During the same year, about $800 million was spent on drug use alone, which contrasts sharply with the country’s gross national income (GNI) of $400 million.

UNODC has been working with Guinea-Bissau’s authorities to tackle the issue in several ways, including increasing the number of investigations into drug trafficking, strengthening the country’s justice system by providing training to judges on drug-related cases, and working on prison reform to provide offender rehabilitation.

However, Mr. Fedotov stressed that these policies need to be accompanied by multilateral efforts. “Organized crime is just that – organized. We can only respond to this by ensuring that our own efforts are also structured, well planned and cohesive,” he said.

During his visit, Mr. Fedotov met with President Malam Bacai Sanhá and Prime Minister Carlos Gomes Júnior to discuss drug-related security issues.
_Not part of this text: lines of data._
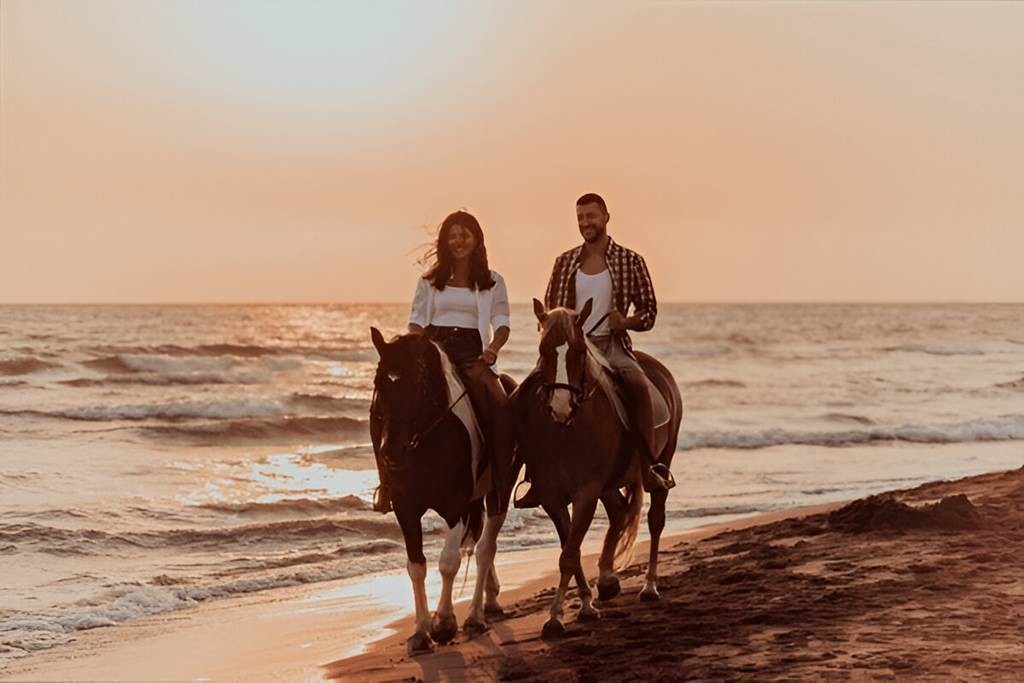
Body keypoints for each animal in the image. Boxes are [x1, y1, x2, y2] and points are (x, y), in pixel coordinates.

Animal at [369, 328, 514, 655]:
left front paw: (444, 624)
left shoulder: (456, 507)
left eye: (417, 386)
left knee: (485, 549)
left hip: (498, 494)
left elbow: (449, 562)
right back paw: (491, 599)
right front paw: (420, 633)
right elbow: (416, 567)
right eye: (378, 383)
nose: (391, 453)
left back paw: (475, 616)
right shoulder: (406, 509)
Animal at [510, 299, 683, 637]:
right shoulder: (551, 497)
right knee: (618, 512)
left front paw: (556, 617)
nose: (561, 406)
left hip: (662, 460)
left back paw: (649, 586)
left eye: (579, 351)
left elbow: (568, 554)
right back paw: (606, 580)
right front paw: (585, 605)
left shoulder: (586, 493)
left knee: (655, 520)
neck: (565, 431)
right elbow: (571, 550)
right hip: (610, 484)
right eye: (543, 349)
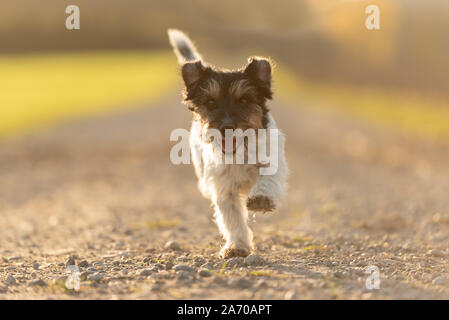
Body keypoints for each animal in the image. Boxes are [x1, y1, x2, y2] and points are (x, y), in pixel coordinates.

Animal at [167, 28, 288, 258]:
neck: (240, 152)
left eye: (244, 100)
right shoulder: (224, 189)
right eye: (211, 102)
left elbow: (268, 178)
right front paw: (237, 246)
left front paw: (261, 199)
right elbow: (232, 219)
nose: (226, 126)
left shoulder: (273, 161)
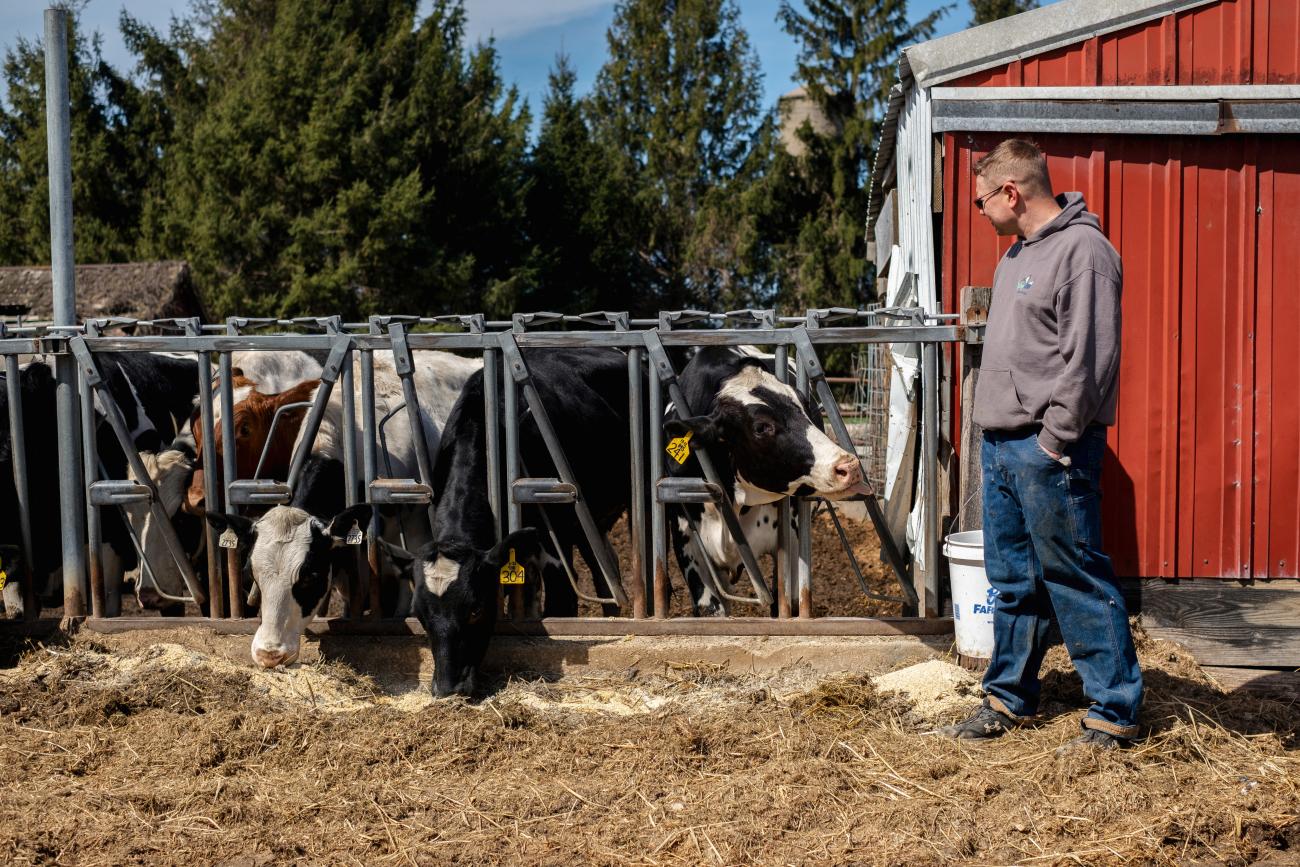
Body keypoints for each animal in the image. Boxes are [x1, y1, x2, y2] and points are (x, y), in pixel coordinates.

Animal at [379, 348, 634, 696]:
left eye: (475, 608)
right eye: (420, 615)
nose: (447, 687)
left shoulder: (554, 539)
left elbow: (561, 603)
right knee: (606, 571)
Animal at [665, 345, 868, 616]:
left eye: (805, 409)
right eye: (761, 427)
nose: (849, 466)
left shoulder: (791, 544)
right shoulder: (687, 543)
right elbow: (712, 608)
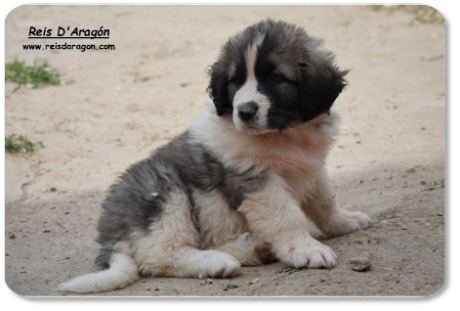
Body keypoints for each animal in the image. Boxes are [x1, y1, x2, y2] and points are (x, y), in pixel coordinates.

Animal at [59, 19, 372, 294]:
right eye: (235, 80)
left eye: (275, 78)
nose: (244, 111)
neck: (282, 133)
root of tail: (111, 235)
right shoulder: (256, 181)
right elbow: (286, 215)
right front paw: (307, 250)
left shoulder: (310, 166)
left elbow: (324, 200)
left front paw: (343, 222)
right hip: (164, 189)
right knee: (159, 256)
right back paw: (217, 262)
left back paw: (253, 248)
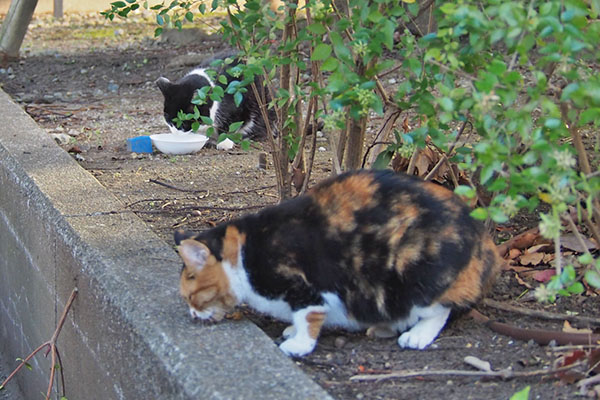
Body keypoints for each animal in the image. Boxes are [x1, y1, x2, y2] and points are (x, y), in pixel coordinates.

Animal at [175, 169, 502, 356]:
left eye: (191, 297)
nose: (191, 314)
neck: (243, 253)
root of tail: (484, 240)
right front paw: (292, 331)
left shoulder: (302, 286)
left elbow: (308, 316)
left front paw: (299, 344)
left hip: (415, 275)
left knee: (441, 309)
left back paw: (417, 335)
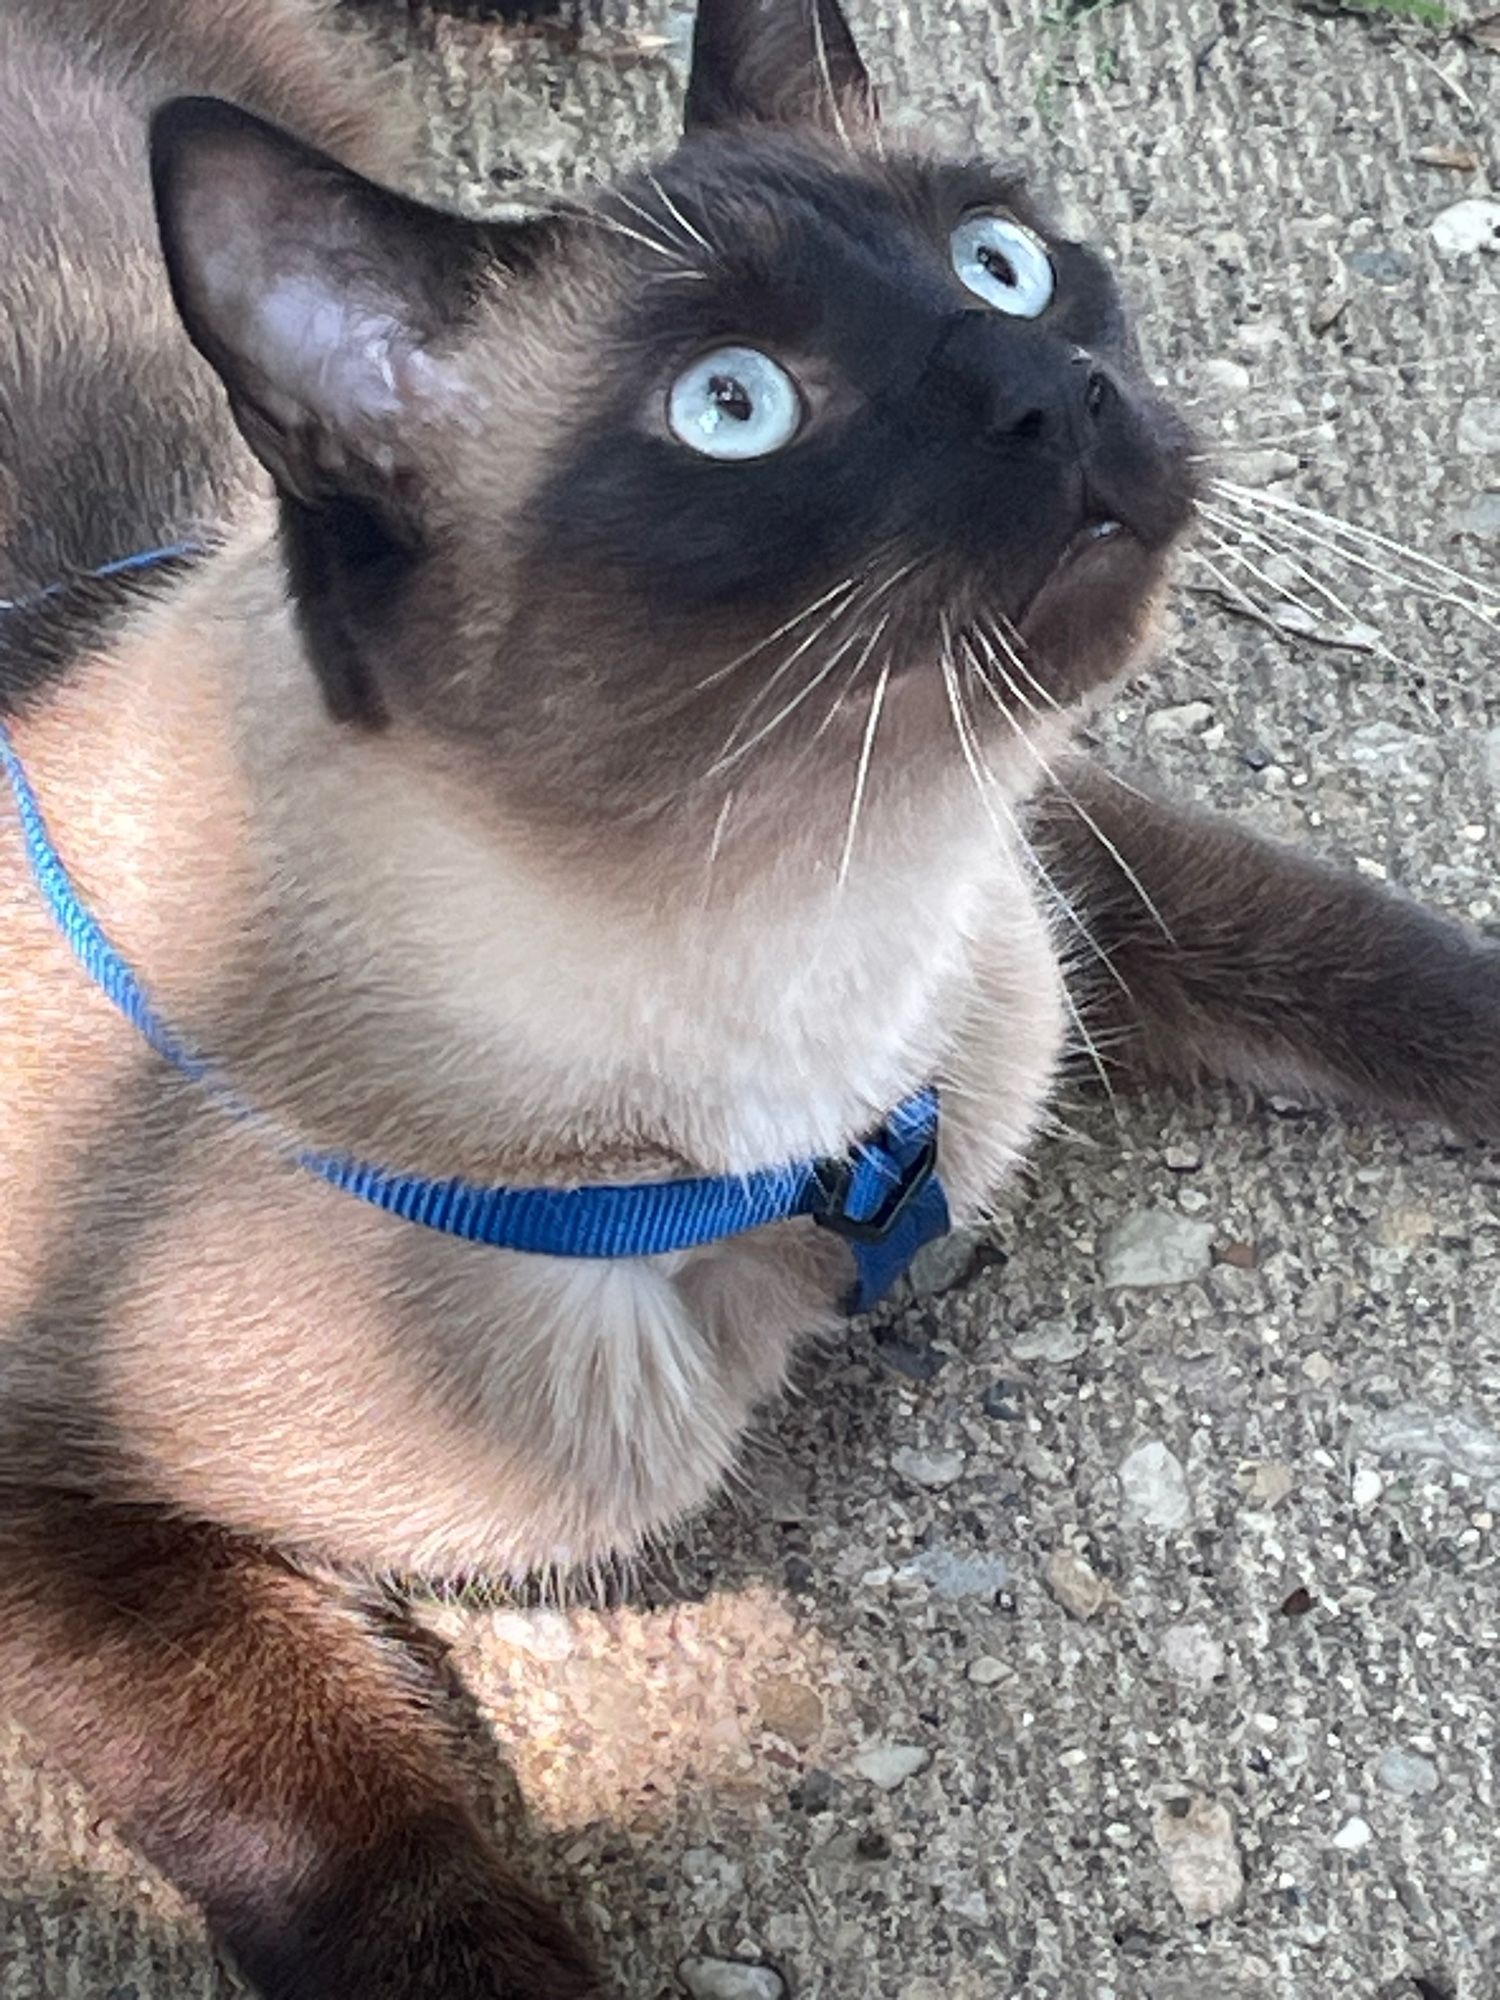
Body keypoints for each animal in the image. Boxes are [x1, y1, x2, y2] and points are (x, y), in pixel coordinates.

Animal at [2, 3, 1500, 2000]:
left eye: (1000, 263)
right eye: (734, 407)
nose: (1052, 390)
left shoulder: (1043, 859)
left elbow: (1369, 959)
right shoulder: (56, 1510)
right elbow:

He also visited the country’s Transnational Crime Unit (TCU) and emphasized its value in breaking organized crime groups and their operations.

The TCU is part of the West Coast African Initiative (WACI), a partnership between UNODC, the UN Office for West Africa (UNOWA), the UN’s Department of Political Affairs (DPA), the UN Department of Peacekeeping Operations (DPKO) and the International Criminal Police Organization (INTERPOL) to support regional efforts to address organized crime, drug trafficking and drug use.

Another important aspect to combat drug trafficking was to adopt a firm stance against corruption, Mr. Fedotov said.

In remarks to the final session of a week-long UN anti-corruption conference in Marrakech, Morocco, delivered by John Sandage, the head of the agency’s treaty affairs division, he stressed the importance of governments, the private sector, civil society and the media rejecting corruption at every level of their society and urged all States to ratify the UN Convention against Convention (UNCAC).